On paper, all the proposed cable projects look promising if implemented. However, wrangling over ownership, management and self seeking motives has forced key project players to commission parallel projects. Kenya and South Africa have had the most conflicting opinions about the initial NEPAD backed inter-governmental East African Submarine Cable System (EASSy) project that was to connect countries of Eastern and Southern Africa via a fiber optic cable system to the rest of the world and NBIN (NEPAD Broadband Infrastructure Network), which was to create a terrestrial link running from South Africa to Kigali, Rwanda.
Rwanda has officially ratified the EASSy protocol
Twenty three African countries had proposed the creation of the EASSy’s memorandum of understanding during its initiation stage. Only 11 have signed the protocol with only one country: Rwanda officially ratifying the project. Countries that signed the protocol include Uganda, Rwanda, Lesotho, Zimbabwe, Zambia, Namibia, Democratic Republic of the Congo, Madagascar, Mauritius, Tanzania and South Africa.
From the onset, Kenya was a key player in the EASSy project but all pointers show that the project is not among its list of priorities.

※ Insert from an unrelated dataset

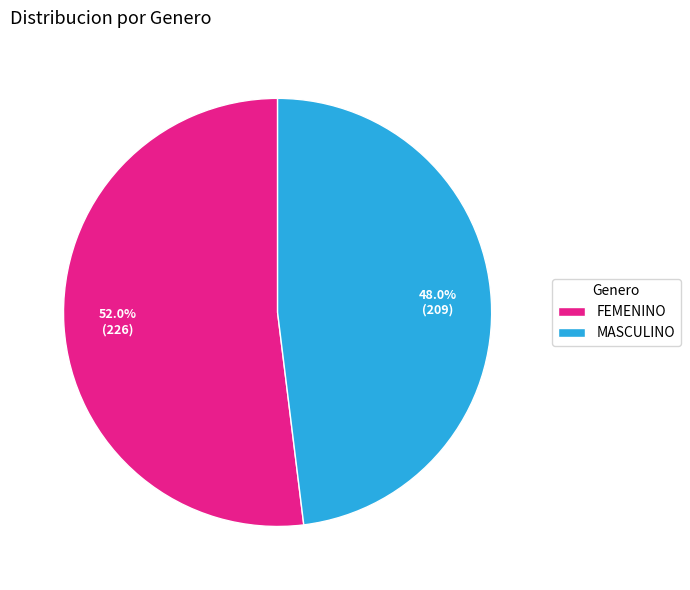

Count the number of slices in the pie.

2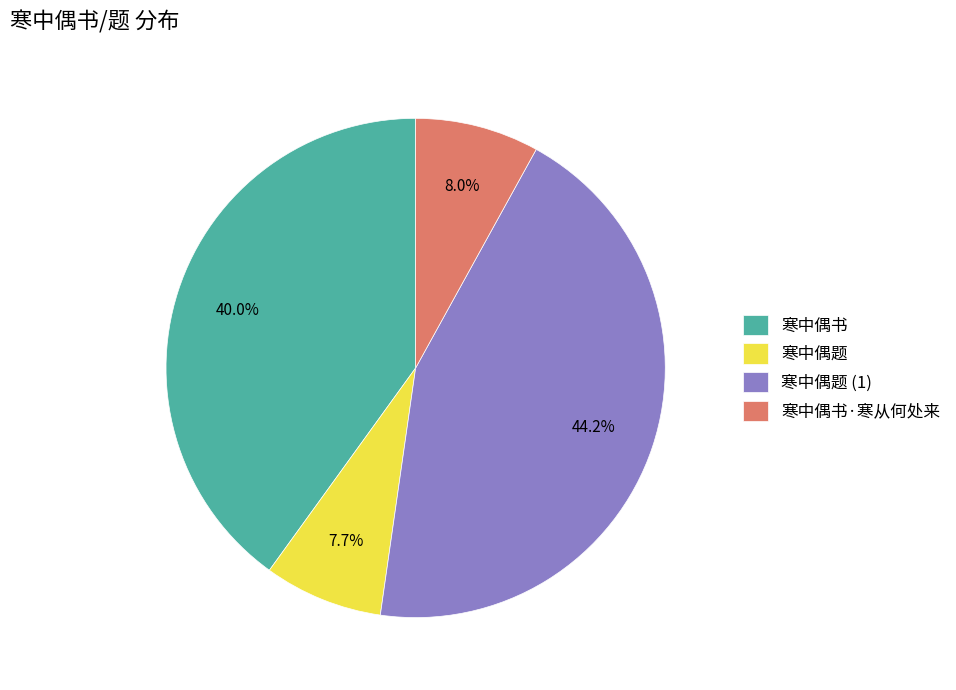

Does 寒中偶书 represent more than half of the total?

No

Last year, the Kenyan cabinet approved another similar project The East African Marine System (TEAMS) allocated it Kshs. 1bn in its yearly financial budget for the year 2007/8. Again, Kenya will not sign the Policy and Regulatory Framework for NEPAD ICT Broadband Infrastructure protocol until a clause on Inter-Governmental Authority was removed.
On 19th of June 2007, South Africa appeared to be solidly behind EASSy and NBIN when its parliamentary committee on communications approved the projects, which will bind the country to its provisions after official ratification by parliament’s main house.
New problems emerge for Kenyan backed teams
Kenya began talks with Etilsat, its Middle East partner in TEAMS, to resolve differences over shareholding structure. The initial arrangement would allow Etilsat to own 20 percent of the project with the Kenyan Government taking 40 percent. The remaining stake of 40 percent was to be allocated to the private sector to which Etilsat is opposed, insisting it be allocated a 40 percent shareholding stake. Kenya looks committed to this project but is not ready to give up its ownership by “selling everything” to foreign investors. In the initial set up, the player with 40 per cent would hold the controlling stake in the US$110 million fibre optic cable project, to connect Mombasa in Kenya and Fujairah in the Gulf of Oman. But the new demands by Etilsat may further delay this project if not handled carefully.
Africa to emerge the net loser
Sub-Saharan Africa will be the net loser owing to the cloudy prospects attributed to delays and confusion in laying of the several cable systems. If indeed African governments that initially endorsed the EASSy project were keen on its implementation, then arising situations need not to have been brought to the fore. International cable system such as FLAG (touted as the largest privately owned cable system in the world) will quickly render efforts of EASSy, TEAMS, RELIANCE and SEACOM unviable if they are not complementary to each other. FLAG hopes to connect the Kenyan coast to its network in the Gulf region and later link South Africa to Kenya via Mozambique, Tanzania, Madagascar and Mauritius.
There is definitely competition for business in the growing African market but questions still linger on the commercial viability and sustainability of deploying two or more similar project in the same region. In the same context given that only Rwanda, South Africa and Kenya (whichever project they support) appear keen to create undersea cables to serve ICT needs in Sub-Saharan Africa what’s with the rest of Africa?